Another option is to synchronously wait for more data. However, in the context of a GUI you can't synchronously wait from the UI handling thread, so this gives you a chance to try out your test language's threads or coroutines (or goroutines). The background thread waits for the subprocess output and processes it as it arrives.

But now you have a synchronization issue: the UI wants to draw the terminal content so it needs access to the layout and position, while the terminal emulation parser wants to update that state at the same time. If you just put a lock around it — read one command, then update state while holding the lock — you end up spending most of your time in locking (the vast majority of "commands" are just single bytes that are displayed as-is). Similar approaches (e.g. sending parsed terminal commands as they complete over a Go channel) also create tons of overhead (memory allocations and channel processing per input byte).

Aside: why even care about overhead? I dunno, this is just tinkering. The test case to run is time find / in an xterm; you'll see that it's limited by the terminal and X server CPU. In my good implementations I instead have the terminal emulator process the output as fast as possible, but the render of that output is locked to the compositor resync (so drawing happens only once every 16ms ~ 60fps).

My newest idea is a kind of hybrid: read to fill a buffer, lock once, parse as much from that as possible, and finally back up and save the tail to use after the next read if you hit the end of the buffer while in the middle of parsing an escape code.

This approach is potentially O(n^2) if an incomplete input comes a byte at a time, because each time around the outer loop we start over from the beginning; but in practice escape codes are ~10 bytes at most and the very worst (the one that sets the window title) is more like ~100 bytes.

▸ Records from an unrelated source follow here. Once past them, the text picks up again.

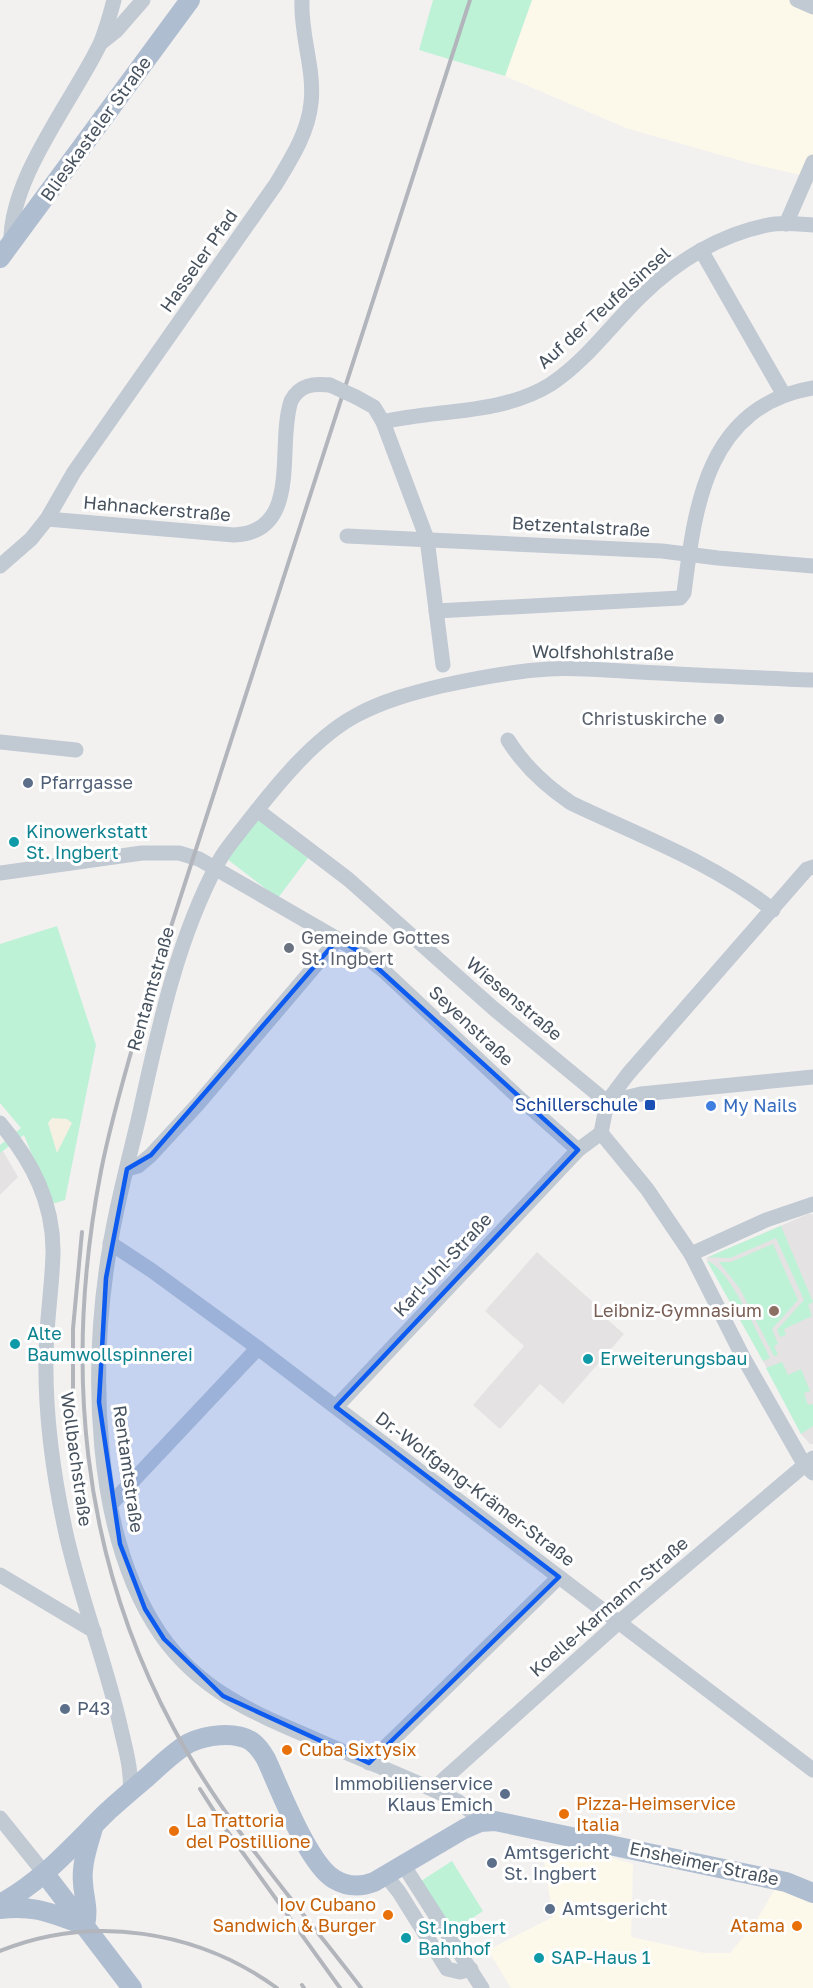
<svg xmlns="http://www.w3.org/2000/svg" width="813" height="1988" font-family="'Golos Text',sans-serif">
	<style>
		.commercial { fill: #fdf9ea }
		.education { fill: #e4e2e2 }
		.green { fill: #bdf2d7 }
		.sand { fill: #f5f0e1 }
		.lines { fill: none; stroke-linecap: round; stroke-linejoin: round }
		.minor { stroke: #c1c9d3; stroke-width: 15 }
		.major { stroke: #afbdd1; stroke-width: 20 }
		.rail { stroke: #b2b5bb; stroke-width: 4 }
		.minor-bridge { stroke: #c1c9d3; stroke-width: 15 }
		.marked { fill: #0e5cef; fill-opacity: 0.2; stroke: #0e5cef; stroke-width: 4.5; stroke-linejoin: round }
		.worship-dot { fill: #6b7280; stroke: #fff; stroke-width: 2 }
		.service-dot { fill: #5c6f8a; stroke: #fff; stroke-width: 2 }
		.culture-dot { fill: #0f9aa8; stroke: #fff; stroke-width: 2 }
		.transit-dot { fill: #1a4fb4; stroke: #fff; stroke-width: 2 }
		.shop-dot { fill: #3f7fe0; stroke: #fff; stroke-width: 2 }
		.education-dot { fill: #8d6e63; stroke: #fff; stroke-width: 2 }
		.food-dot { fill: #e8710a; stroke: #fff; stroke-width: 2 }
		.labels { text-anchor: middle; stroke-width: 6; stroke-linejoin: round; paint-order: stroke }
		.street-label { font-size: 18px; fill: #47525f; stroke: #fff }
		.worship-label { font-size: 18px; fill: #5b616d; stroke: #fff; text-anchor: end }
		.service-label { font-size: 18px; fill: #4e5e75; stroke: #fff; text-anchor: start }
		.culture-label { font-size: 18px; fill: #0d838f; stroke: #fff; text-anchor: start }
		.transit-label { font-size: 18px; fill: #164399; stroke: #fff; text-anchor: end }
		.shop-label { font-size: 18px; fill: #366cbe; stroke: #fff; text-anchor: start }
		.education-label { font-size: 18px; fill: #785e54; stroke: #fff; text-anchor: end }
		.food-label { font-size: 18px; fill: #c56008; stroke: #fff; text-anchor: start }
	</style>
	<rect width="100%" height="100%" fill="#f3f1f0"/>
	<g class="commercial">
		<polygon points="532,0 813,0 813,178 749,163 626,128 505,76"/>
		<polygon points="568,1845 633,1864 631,1937 704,1953 730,1953 754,1925 776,1887 801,1896 813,1904 813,1988 511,1988 488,1950 553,1917 543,1854"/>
	</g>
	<g class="education">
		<polygon points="0,1146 18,1177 0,1195"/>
		<polygon points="808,1214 813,1214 813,1444 810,1444 801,1434 763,1361 706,1258"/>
		<polygon points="537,1252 595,1304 608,1320 624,1334 563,1404 540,1384 500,1429 473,1405 524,1346 485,1311"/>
	</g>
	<g class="green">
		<polygon points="433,0 532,0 505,76 419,50"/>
		<polygon points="260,817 308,858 278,898 227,859"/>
		<polygon points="57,926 96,1045 65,1200 52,1204 24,1135 0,1153 0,1145 21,1128 0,1103 0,944"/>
		<polygon points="781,1226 813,1302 808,1305 812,1316 784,1329 786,1335 780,1337 777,1330 804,1300 776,1238 730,1258 708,1257"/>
		<polygon points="773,1244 798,1300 772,1329 778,1344 774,1346 778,1355 774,1356 740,1289 719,1262 731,1262"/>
		<path d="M707,1261c22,6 52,76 63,97l-7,3z"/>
		<polygon points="782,1362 788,1375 801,1369 810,1391 804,1393 808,1405 813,1404 813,1426 801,1434 766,1368"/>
		<polygon points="452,1861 483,1911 453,1931 421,1881"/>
	</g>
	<polygon class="sand" points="52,1118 67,1119 72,1123 57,1153 48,1123"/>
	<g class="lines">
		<g class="minor">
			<polyline points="797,0 813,7"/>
			<polyline points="101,43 116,31 143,0"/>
			<polyline points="786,224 813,162"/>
			<path d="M11,245c-3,-65 61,-143 89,-201 6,-14 10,-29 14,-44"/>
			<polyline points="701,250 784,395"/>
			<polyline points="356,397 374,407 383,422 427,539 443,665"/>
			<path d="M383,422c54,-13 119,-7 168,-38 36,-24 60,-59 91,-89 34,-33 78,-61 126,-70 14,-3 30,-1 45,0"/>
			<path d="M47,519l187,16c69,-3 42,-89 57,-134 8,-16 22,-18 39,-16"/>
			<polyline points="347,536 662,551 718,558 813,566"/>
			<path d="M0,566l31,-27 16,-20 27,-47 202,-288c15,-25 32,-51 35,-81 4,-34 -11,-69 -9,-103"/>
			<path d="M436,611l244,-13 4,-5c11,-88 23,-187 129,-205"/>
			<path d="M508,740c16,26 38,46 63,63 69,33 141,59 202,107"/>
			<polyline points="0,742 76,750"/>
			<polyline points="257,810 348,879 493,1008 607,1102"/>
			<polyline points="0,873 142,853 179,853 199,859 360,952 384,971 516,1095 578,1150"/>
			<polyline points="607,1102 641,1094 813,1077"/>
			<path d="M0,1123c32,38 54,80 53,131 -1,35 -7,69 -7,104 -1,58 7,115 19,171 14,66 40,130 55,196 5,23 12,44 10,67"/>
			<polyline points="601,1133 647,1189 691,1254 743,1357 804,1464 813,1473"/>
			<polyline points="601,1133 607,1102 628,1074 807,869 813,867"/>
			<polyline points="127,1169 138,1166 151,1155 198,1104 338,939"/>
			<polyline points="110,1243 151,1270 258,1348 813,1770"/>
			<polyline points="691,1254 766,1220 813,1204"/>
			<polyline points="336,1407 578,1150 601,1133"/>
			<polyline points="111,1504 258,1348"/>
			<polyline points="0,1575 94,1631"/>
			<polyline points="369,1763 559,1577"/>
			<polyline points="433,1789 618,1623 813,1458"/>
			<polyline points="0,1818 45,1874"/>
			<path d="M480,1822l-10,-11 -11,-9c-46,-23 -95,-41 -142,-62 -61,-26 -116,-48 -156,-105 -70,-102 -71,-271 -51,-389 7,-45 20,-90 30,-134 19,-86 37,-173 79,-251 7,-13 18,-25 27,-37 29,-37 67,-85 109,-108 27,-15 57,-23 86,-30 36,-8 72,-15 108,-17 30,-2 61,2 91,3 58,3 115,6 173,8"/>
			<polyline points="404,1866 482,1988"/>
			<polyline points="387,1877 399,1892 447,1969 460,1972 471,1969"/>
		</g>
		<g class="major">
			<polyline points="0,258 190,0"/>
			<polyline points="45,1874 132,1988"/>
			<path d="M0,1904c44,-24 72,-58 108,-93 12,-11 25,-22 38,-33 13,-11 27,-26 43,-35 17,-8 45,-12 62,-2 7,5 11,11 15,18 13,28 42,105 68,120 13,8 27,8 40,3l90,-53 16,-7 15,-1 291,61 27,11"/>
			<path d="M0,1909c36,-4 50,4 82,15"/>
			<path d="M85,1925c4,-15 -1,-26 -2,-42 -2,-18 5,-38 10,-55"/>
		</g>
		<g class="rail">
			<polyline points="73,1388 73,1329 82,1232"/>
			<polyline points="74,1415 77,1453 87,1510"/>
			<polyline points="200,1789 225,1828 340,1988"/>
			<path d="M0,1951c92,-37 197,-21 277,37"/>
			<polyline points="302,1985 304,1988"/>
			<path d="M361,1988c-65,-85 -138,-167 -188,-261 -93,-174 -109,-365 -72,-556 9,-46 22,-91 35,-136l334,-1035"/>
		</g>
		<polyline class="minor-bridge" points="330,385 356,397"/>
	</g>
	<path class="marked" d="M338,939l22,13 218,198 -242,257 223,170 -190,186 -146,-67 -59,-57 -19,-30 -25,-65 -21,-142 7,-124 21,-109 24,-14z"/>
	<g class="worship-dot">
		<circle cx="719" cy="719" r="6"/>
		<circle cx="289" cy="948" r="6"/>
	</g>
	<g class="service-dot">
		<circle cx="28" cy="783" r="6"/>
		<circle cx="65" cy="1709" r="6"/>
		<circle cx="505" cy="1794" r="6"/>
		<circle cx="492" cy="1863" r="6"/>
		<circle cx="550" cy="1909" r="6"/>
	</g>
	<g class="culture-dot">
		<circle cx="14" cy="842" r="6"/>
		<circle cx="15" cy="1344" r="6"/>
		<circle cx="588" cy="1359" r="6"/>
		<circle cx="406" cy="1938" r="6"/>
		<circle cx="539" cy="1958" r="6"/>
	</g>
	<rect class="transit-dot" x="644" y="1099" width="12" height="12" rx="3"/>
	<circle class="shop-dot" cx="711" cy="1106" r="6"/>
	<circle class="education-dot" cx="774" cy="1311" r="6"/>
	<g class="food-dot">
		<circle cx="287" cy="1750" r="6"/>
		<circle cx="564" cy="1814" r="6"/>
		<circle cx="174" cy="1831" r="6"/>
		<circle cx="388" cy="1915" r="6"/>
		<circle cx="797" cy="1926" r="6"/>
	</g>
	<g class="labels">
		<g class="street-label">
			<text transform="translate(96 129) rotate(-54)" y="6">Blieskasteler Straße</text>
			<text transform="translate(199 261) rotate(-55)" y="6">Hasseler Pfad</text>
			<text transform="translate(604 308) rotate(-42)" y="6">Auf der Teufelsinsel</text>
			<text transform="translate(157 509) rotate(5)" y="6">Hahnackerstraße</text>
			<text transform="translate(581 527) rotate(3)" y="6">Betzentalstraße</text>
			<text transform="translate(603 653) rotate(1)" y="6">Wolfshohlstraße</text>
			<text transform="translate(151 989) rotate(-74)" y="6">Rentamtstraße</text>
			<text transform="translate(514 999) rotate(40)" y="6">Wiesenstraße</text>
			<text transform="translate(471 1026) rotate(43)" y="6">Seyenstraße</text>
			<text transform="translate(443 1265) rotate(-47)" y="6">Karl-Uhl-Straße</text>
			<text transform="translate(76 1459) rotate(82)" y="6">Wollbachstraße</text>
			<text transform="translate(128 1469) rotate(82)" y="6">Rentamtstraße</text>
			<text transform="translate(475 1489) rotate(37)" y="6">Dr.-Wolfgang-Krämer-Straße</text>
			<text transform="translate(609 1607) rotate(-41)" y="6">Koelle-Karmann-Straße</text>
			<text transform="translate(704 1864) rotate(12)" y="6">Ensheimer Straße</text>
		</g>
		<g class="worship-label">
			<text x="707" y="725">Christuskirche</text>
			<text x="301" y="944" text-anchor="start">Gemeinde Gottes<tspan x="301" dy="21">St. Ingbert</tspan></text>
		</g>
		<g class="service-label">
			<text x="40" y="789">Pfarrgasse</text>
			<text x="77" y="1715">P43</text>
			<text x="493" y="1790" text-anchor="end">Immobilienservice<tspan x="493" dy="21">Klaus Emich</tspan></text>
			<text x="504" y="1859">Amtsgericht<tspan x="504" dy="21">St. Ingbert</tspan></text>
			<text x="562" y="1915">Amtsgericht</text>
		</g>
		<g class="culture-label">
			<text x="26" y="838">Kinowerkstatt<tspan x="26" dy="21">St. Ingbert</tspan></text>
			<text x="27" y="1340">Alte<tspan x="27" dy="21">Baumwollspinnerei</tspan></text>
			<text x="600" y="1365">Erweiterungsbau</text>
			<text x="418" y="1934">St.Ingbert<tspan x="418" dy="21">Bahnhof</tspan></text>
			<text x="551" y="1964">SAP-Haus 1</text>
		</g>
		<g class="transit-label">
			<text x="638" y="1111">Schillerschule</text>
		</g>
		<g class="shop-label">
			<text x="723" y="1112">My Nails</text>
		</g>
		<g class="education-label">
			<text x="762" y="1317">Leibniz-Gymnasium</text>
		</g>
		<g class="food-label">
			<text x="299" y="1756">Cuba Sixtysix</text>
			<text x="576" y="1810">Pizza-Heimservice<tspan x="576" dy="21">Italia</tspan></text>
			<text x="186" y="1827">La Trattoria<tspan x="186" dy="21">del Postillione</tspan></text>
			<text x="376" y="1911" text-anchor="end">Iov Cubano<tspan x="376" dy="21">Sandwich &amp; Burger</tspan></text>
			<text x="785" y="1932" text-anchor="end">Atama</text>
		</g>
	</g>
</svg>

The other problem with this approach is that it mostly defeats the paralellism benefit of the concurrent design. The terminal processing code holds the lock the entire time it's doing its processing, then releases it when it goes back to sleep to wait for more input, while the paint code must wait for the lock when it wants to paint. There are two threads but they mostly take turns. Perhaps you have a better idea?

If you wanted to write your own terminal emulator there are some other details, like ptys (see man pty) and the window size (man tty_ioctl) but they're easy enough to muddle through. Hopefully in future posts I will be able to show you something cool.